14 de junho de 2005

Para sempre, Eugénio

Por casualidade, que me falta a morbidez com que esta desumana gente se atira a farejar casamentos e funerais. Assim, de repente, vi-me à porta do jardim Marques de Oliveira, atravessando-o de lado a lado. Do nome de S. Lázaro plantou-lhe a municipalidade uma lápide espetada a uma das entradas. E enterrou-lhe recordações e saudades tantas, deixando-lhe apenas magnólias magníficas e tílias decepadas mas, apesar de tudo, nobres e altivas. O jardim é hoje povoado por reformados com pensões de miséria que se alegram ao sol do Verão que se anuncia e ao jeito da trapaça que se pratica no jogo viciado da sueca e da renúncia. Por putas desamparadas de chulo, há muito fora do prazo de validade e devendo já alguns anos à idade da reforma. Ainda na esperança do engate fortuito e do dinheiro para a pensão e para a sopa. E por este perfume suave que as tílias em flor levam pela rua fora, persistente e tranquilo, sem o rubro de sangue que as acácias deixam pelas ruas poeirentas de Benguela.

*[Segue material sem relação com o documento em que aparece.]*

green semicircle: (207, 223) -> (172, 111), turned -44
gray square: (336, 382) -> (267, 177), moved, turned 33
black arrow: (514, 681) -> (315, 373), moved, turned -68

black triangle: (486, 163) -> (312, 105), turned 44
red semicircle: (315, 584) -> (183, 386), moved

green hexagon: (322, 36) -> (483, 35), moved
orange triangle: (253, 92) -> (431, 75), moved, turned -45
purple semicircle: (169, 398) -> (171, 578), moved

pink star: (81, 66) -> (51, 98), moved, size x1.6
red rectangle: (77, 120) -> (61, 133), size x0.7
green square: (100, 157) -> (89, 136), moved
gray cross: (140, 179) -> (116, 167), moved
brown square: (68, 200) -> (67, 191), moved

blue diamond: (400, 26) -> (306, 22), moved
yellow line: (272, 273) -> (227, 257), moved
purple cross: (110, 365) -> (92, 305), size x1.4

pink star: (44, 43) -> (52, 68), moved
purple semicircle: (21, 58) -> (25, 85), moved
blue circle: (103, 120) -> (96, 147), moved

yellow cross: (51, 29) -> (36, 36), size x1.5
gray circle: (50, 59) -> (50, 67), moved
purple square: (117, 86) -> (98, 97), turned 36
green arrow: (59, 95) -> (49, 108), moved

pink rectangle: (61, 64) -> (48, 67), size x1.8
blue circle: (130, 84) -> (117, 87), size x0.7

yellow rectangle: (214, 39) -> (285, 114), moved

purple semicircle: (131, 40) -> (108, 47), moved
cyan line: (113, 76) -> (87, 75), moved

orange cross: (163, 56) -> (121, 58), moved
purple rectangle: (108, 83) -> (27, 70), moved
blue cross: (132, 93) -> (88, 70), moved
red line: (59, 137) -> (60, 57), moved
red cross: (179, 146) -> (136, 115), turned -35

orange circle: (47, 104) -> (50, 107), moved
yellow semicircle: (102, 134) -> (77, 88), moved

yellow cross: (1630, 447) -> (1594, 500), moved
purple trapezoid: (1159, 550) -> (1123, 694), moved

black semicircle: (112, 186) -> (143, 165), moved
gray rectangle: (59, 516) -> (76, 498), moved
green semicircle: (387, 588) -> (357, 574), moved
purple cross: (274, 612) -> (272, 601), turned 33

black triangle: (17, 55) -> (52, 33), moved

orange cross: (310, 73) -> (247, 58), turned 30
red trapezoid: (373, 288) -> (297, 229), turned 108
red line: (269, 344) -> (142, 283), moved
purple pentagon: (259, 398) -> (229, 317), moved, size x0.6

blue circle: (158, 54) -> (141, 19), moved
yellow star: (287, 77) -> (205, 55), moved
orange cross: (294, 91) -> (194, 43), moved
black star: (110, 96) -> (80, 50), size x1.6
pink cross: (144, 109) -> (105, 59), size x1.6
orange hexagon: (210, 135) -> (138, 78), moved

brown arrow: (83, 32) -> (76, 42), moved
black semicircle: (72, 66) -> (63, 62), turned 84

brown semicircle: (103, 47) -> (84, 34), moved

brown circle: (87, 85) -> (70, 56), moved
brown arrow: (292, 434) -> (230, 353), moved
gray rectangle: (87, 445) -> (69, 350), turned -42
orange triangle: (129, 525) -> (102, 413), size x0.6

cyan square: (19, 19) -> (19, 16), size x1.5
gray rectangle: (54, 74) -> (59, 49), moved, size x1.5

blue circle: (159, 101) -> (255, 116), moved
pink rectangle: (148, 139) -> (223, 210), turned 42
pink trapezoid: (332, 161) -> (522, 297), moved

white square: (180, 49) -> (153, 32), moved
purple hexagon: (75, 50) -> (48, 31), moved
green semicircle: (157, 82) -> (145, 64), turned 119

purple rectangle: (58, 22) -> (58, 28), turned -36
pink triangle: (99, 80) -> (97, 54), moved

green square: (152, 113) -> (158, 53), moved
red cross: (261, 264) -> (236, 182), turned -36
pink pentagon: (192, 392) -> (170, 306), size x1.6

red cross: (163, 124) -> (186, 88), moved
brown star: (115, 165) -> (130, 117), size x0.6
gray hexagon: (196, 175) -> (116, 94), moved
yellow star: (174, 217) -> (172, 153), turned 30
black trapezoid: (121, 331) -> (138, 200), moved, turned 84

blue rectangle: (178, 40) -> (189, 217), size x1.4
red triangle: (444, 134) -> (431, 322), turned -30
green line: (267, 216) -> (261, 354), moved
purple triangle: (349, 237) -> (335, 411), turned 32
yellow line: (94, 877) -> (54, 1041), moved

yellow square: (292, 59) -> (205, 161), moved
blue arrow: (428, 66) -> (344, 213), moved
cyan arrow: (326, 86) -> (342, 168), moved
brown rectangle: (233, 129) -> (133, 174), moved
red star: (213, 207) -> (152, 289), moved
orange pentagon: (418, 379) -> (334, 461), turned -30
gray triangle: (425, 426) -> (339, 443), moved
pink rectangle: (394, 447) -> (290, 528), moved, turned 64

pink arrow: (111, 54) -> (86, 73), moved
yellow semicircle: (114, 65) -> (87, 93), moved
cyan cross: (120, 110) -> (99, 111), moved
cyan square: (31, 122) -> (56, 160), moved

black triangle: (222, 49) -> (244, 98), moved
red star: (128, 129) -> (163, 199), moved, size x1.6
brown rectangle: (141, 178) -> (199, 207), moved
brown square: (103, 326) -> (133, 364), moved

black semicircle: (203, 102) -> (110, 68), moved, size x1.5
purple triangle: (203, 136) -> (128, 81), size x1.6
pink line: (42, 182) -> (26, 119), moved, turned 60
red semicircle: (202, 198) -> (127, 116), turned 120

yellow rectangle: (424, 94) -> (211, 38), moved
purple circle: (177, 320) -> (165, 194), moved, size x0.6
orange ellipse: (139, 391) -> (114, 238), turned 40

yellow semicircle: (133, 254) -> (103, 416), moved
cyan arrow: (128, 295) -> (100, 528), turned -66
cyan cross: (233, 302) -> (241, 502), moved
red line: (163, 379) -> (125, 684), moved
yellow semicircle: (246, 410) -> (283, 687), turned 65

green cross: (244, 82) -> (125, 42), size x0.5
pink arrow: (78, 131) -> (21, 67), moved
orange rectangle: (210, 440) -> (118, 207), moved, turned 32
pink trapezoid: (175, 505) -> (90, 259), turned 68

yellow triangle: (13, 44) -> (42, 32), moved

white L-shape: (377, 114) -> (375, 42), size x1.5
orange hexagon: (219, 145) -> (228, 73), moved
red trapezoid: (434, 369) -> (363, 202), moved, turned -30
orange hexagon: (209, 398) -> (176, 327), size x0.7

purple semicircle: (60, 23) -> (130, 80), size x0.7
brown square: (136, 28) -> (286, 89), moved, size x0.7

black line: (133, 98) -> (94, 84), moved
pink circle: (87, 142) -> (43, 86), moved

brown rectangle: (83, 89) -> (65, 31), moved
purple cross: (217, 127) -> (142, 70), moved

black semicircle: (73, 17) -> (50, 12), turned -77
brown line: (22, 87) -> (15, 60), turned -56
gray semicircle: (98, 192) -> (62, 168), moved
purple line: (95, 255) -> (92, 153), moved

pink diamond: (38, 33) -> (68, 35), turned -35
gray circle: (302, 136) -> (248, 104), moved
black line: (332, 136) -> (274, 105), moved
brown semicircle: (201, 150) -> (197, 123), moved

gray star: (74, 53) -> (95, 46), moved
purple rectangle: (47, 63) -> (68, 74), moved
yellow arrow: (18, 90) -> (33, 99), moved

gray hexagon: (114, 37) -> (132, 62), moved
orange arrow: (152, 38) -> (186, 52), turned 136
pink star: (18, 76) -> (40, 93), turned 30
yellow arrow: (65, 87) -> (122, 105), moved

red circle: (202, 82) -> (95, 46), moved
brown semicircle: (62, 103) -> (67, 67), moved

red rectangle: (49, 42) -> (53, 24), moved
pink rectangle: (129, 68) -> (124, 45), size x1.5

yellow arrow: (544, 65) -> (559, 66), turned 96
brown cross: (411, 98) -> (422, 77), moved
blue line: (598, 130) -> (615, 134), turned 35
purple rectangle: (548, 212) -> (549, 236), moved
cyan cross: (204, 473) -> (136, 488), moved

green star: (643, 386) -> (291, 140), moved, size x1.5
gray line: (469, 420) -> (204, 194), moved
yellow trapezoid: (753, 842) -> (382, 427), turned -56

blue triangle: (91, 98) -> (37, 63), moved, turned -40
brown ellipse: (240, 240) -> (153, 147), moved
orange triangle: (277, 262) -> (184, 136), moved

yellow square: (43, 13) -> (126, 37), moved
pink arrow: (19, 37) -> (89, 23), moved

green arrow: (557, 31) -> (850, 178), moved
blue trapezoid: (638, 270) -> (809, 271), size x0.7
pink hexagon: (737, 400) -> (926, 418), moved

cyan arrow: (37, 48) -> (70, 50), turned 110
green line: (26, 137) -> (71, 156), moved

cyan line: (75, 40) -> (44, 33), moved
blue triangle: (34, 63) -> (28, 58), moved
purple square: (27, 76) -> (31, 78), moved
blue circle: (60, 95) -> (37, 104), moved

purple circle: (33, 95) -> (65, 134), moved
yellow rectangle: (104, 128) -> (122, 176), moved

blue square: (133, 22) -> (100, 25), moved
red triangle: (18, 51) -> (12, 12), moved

Um só batedor à frente, afastando do percurso quem, por ignorante ousadia, normalmente fosse a debruçar-se sobre o rio e verificar a ferrugem que arrasta para a queda uma jóia como a ponte de D. Maria. Um primeiro carro funerário, com meia dúzia de gatos-pingados ataviados a rigor, trazendo nas almas a consternação das terças-feiras e nas faces a máscara com que se levam à tumba passageiros ilustres. E ainda supõe-se que uma urna, escondida sob uma bandeira tristonha da cidade. Depois outro carro funerário, carregando só flores, de todas as cores, de todas as espécies, de todas as proveniências. E alguns carros luzidios e enormes, com os vidros fumados e motoristas de farda, solitários no banco da frente.

Não foste, de todo, nenhum António Aleixo, popular e espontâneo. Burilaste o ritmo meigo e quente das tuas palavras à força de cinzel, em intermináveis noites de insónia e com a ajuda de cântaros de chá, enquanto espumando o rio se atirava raivoso contra o mar. Nem tu tremeste nem tão pouco as palmeiras do Passeio Alegre se assustaram. Hoje levaste-nos as mãos e deixaste-nos os frutos. Amanhã, sem carácter oficial, alguém se ocupará da tua obra e a levará por aí. Fará com que todos possam lê-la e entendê-la. Para sempre, Eugénio!

2 Comentários:

Às 10:32 da manhã , Anonymous Anónimo disse...

as palmeiras do Passeio Alegre
(Manuela)

 
Às 7:17 da tarde , Blogger mfc disse...

O génio foi-se, mas a sua obra está aberta para o mundo.
Tenho imensa pena de tudo aquilo que não escreverá e não lerei.